Text section:
Insights

Guidance on Joint Operating Agreements 2.0

Note: This is the second in a series of notes on Joint Operating Agreements.

In the previous article issues surrounding the liability of an operator and defaulting co-venturers were considered. In this article we shall highlight the joint operating committee and sole risk activities.

Joint Operating Committee

While the operator has the authority and duty to carry out operations on behalf of co-venturers, the co-venturers retain overall supervision and control through the joint operating committee (‘JOC’). The JOC is comprised of representatives appointed by each of the co-venturers with the representative of the operator being the chairman of the JOC. The areas where the operator requires the approval of the JOC before it acts is negotiable but usually the JOC approves: all work programs and budgets, appraisal and development plans, determination as to the commerciality of discoveries, the drilling, deepening, testing, side tracking or completion of wells; decommissioning and abandonment, and all other major decisions that the joint venture will need to make.

Each party needs to analyze its participating interest as against that of the other co-venturers and seek to negotiate pass marks that are in its best interests.

Given that the JOC has the ultimate approval authority; parties need to carefully consider the manner in which decisions of the JOC are made. The voting procedure of the JOC will provide that a certain percentage pass mark is required in order to approve a proposal put to the JOC. There are numerous ways in which a pass mark may be achieved such as: the approval of the co-venturers holding a specified percentage of the participating interests; or a minimum number of co-venturers holding a specified percentage of the participating interests; or varying percentage pass marks for different decisions. It will be up to each party to analyze its participating interest as against that of the other co-venturers and seek to negotiate pass marks that are in its best interests. Often, parties will attempt to ensure that they have ‘negative control’ which means that while that party may not on its own have the power to ensure that a proposal it favors will be passed, that party may want to ensure that by withholding its vote it can block the JOC from passing proposals to which it is opposed. The parties also need to be mindful that if every party has ‘negative control’ or there are very high pass mark thresholds it may lead to situations of deadlock where the JOC is unable to function as proposals cannot be approved. Parties should therefore attempt to restrict the requirement for unanimity to the most important decisions and consider mechanisms to avoid or break any deadlock. One example may be that where there are multiple alternatives to a particular course of action, the proposal with the highest percentage of votes is approved or alternatively the operator may be granted a casting vote to break a deadlock in certain situations.

Required task 1:
According to the guidance on joint operating agreements, whose representative serves as chairman of the JOC?
Required task 2:
Please write out the stretch of the guidance on joint operating agreements from "Note: This is" through "sole risk activities." again, switching "operator" to "manager".

Record list:
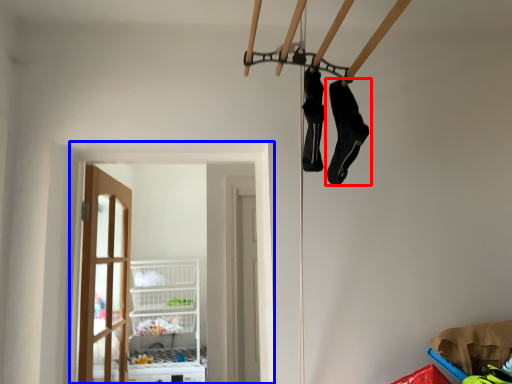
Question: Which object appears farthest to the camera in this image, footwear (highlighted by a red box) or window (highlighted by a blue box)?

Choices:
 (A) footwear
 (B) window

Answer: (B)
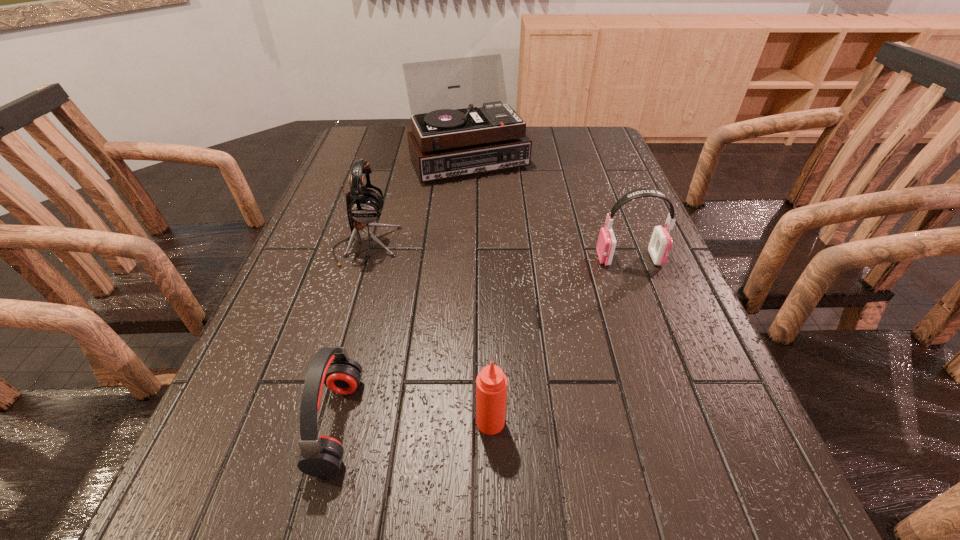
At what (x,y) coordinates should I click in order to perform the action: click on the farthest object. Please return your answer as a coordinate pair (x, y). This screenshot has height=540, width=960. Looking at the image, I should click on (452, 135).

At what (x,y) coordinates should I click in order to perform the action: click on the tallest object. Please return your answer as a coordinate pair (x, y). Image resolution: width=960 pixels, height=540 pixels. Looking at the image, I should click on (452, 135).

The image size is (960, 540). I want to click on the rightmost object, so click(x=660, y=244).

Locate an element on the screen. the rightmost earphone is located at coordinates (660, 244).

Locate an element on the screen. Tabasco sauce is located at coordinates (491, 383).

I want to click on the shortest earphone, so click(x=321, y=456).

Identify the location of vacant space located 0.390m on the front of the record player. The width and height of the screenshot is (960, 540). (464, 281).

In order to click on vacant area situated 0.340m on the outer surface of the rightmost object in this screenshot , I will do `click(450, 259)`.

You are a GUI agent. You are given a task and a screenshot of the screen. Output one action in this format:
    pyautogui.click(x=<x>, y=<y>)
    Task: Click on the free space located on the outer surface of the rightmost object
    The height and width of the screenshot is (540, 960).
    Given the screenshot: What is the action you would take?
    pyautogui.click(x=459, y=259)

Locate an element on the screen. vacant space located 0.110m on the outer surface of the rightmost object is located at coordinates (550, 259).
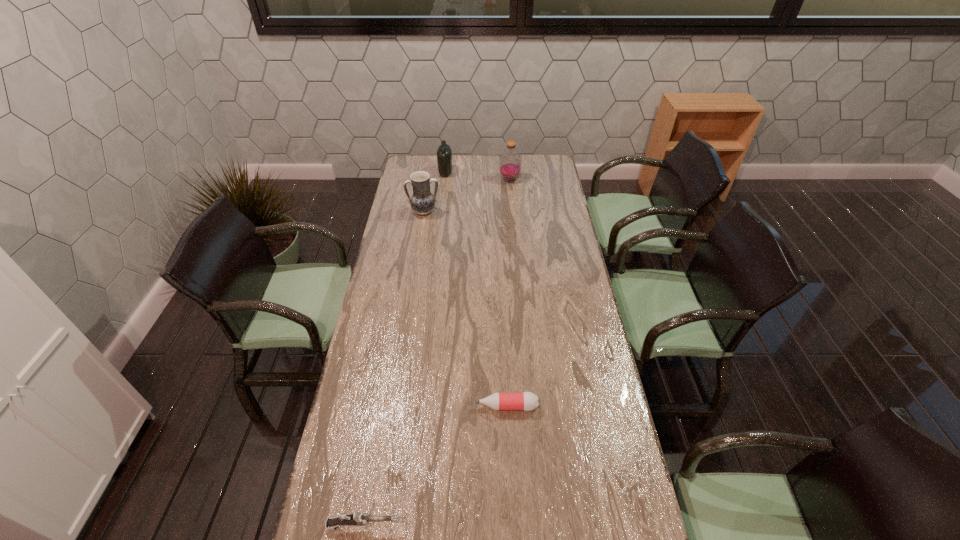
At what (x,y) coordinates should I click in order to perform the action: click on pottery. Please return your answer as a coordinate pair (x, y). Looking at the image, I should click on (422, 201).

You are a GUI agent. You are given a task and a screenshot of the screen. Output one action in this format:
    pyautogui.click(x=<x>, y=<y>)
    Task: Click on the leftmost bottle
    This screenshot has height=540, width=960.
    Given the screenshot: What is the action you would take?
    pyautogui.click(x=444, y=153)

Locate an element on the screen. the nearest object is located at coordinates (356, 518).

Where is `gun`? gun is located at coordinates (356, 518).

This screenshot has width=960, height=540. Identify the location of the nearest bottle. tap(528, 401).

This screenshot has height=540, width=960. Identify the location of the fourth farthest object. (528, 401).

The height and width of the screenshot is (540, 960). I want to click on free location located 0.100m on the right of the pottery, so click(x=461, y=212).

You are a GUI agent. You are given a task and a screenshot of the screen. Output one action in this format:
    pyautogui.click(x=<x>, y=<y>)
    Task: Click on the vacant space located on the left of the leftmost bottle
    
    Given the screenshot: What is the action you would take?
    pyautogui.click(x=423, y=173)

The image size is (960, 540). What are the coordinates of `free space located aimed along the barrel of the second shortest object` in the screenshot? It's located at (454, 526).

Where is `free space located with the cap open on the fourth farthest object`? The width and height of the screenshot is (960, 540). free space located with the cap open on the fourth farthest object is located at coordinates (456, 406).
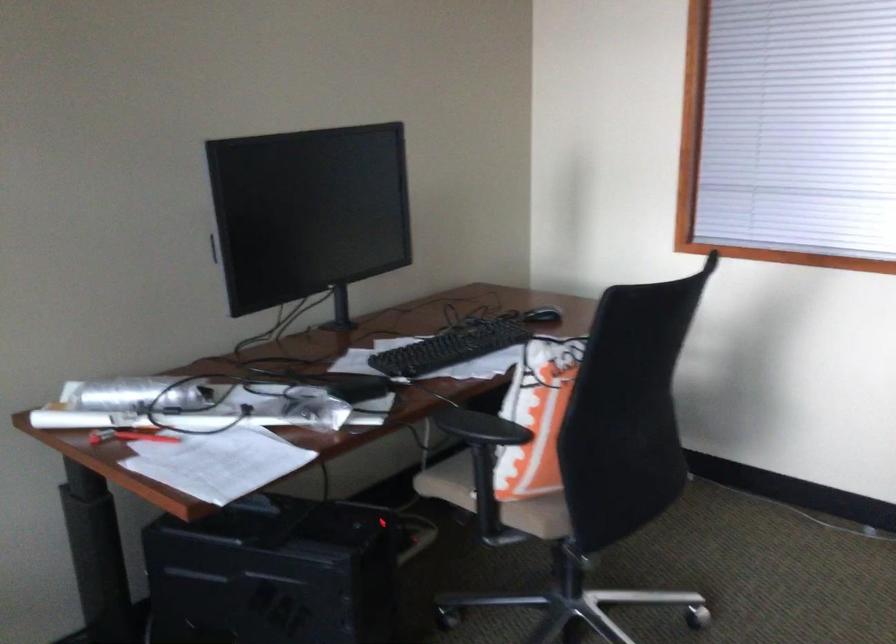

...

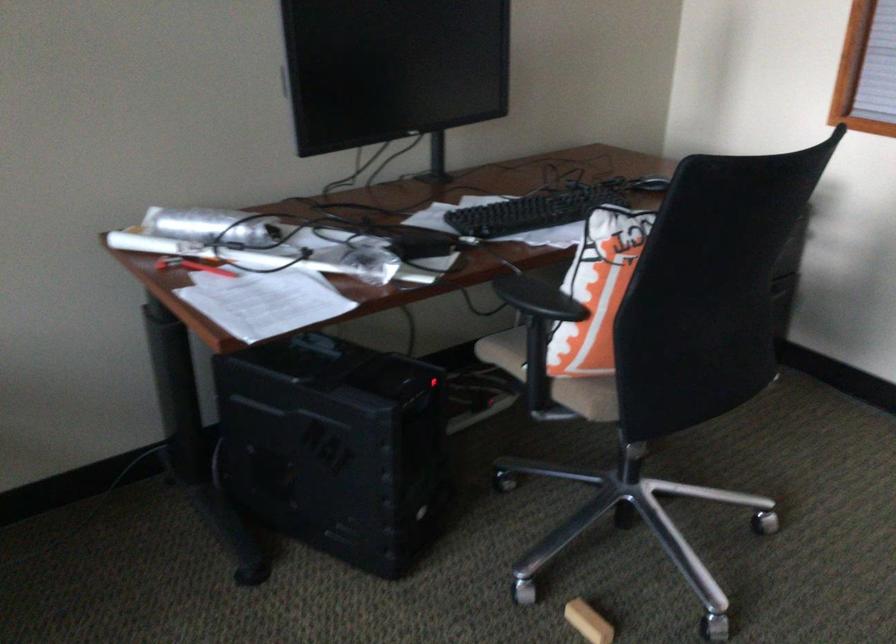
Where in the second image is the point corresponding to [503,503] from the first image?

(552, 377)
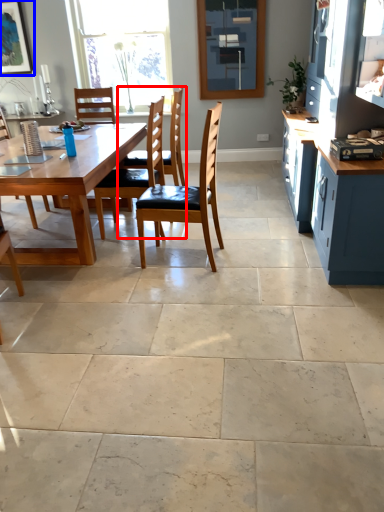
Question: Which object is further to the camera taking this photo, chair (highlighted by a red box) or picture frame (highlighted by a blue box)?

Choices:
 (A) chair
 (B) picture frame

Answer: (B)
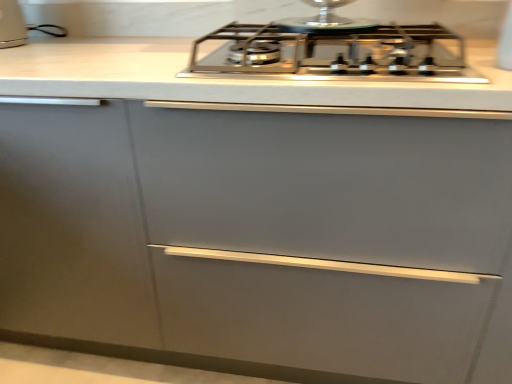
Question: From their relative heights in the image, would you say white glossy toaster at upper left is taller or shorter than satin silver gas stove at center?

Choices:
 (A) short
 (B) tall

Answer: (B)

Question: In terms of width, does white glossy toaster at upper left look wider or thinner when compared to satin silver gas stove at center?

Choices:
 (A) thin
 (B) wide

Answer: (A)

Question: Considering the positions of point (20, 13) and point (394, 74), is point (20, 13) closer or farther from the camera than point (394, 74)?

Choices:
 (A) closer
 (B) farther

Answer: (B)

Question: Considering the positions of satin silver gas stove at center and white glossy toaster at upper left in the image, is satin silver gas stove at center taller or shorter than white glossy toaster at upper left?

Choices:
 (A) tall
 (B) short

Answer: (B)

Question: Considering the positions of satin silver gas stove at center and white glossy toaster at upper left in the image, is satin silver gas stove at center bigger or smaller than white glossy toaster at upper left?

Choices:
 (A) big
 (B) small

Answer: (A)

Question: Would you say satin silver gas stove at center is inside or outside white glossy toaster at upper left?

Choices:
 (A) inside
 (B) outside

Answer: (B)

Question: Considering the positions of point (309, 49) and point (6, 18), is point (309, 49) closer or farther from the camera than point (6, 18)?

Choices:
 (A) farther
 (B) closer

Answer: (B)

==

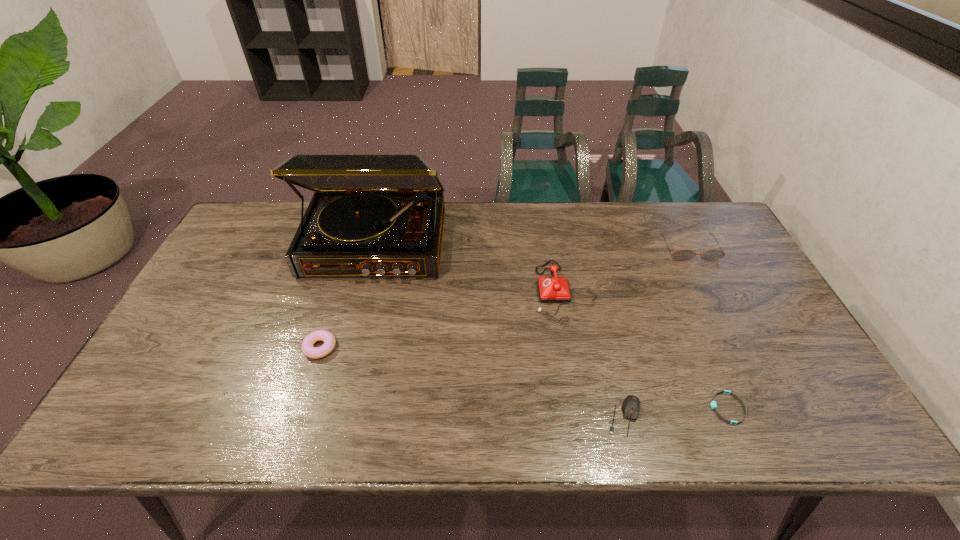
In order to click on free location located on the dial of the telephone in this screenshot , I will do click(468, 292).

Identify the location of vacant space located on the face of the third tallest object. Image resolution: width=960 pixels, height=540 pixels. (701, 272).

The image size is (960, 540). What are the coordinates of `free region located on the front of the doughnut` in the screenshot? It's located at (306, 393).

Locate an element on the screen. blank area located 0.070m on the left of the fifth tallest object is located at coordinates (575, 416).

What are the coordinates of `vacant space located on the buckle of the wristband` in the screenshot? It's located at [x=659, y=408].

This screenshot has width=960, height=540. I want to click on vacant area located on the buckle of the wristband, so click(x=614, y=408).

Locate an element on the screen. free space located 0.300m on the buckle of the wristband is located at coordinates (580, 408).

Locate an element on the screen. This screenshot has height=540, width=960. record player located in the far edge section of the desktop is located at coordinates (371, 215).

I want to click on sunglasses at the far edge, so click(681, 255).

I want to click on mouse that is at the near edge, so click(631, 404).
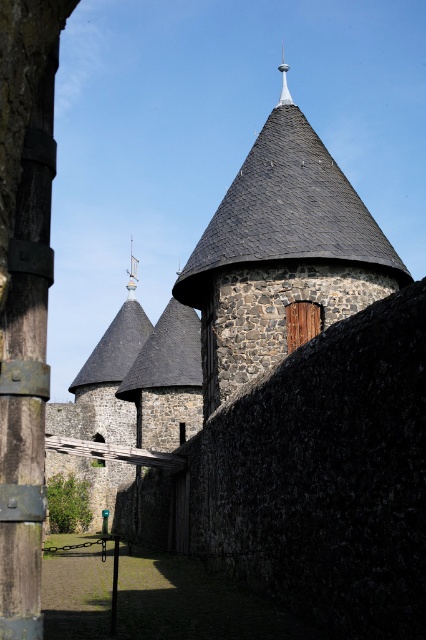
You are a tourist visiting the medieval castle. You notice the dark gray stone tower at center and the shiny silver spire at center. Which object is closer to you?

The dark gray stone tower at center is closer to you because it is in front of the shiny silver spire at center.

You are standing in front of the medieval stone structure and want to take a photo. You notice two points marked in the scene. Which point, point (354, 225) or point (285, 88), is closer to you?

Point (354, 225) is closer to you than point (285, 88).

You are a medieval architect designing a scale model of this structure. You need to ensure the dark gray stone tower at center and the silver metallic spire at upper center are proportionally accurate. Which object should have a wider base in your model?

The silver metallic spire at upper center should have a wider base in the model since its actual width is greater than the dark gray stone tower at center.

Expected output 1:
The representative of the operator.

Expected output 2:
Note: This is the second in a series of notes on Joint Operating Agreements.

In the previous article issues surrounding the liability of an manager and defaulting co-venturers were considered. In this article we shall highlight the joint operating committee and sole risk activities.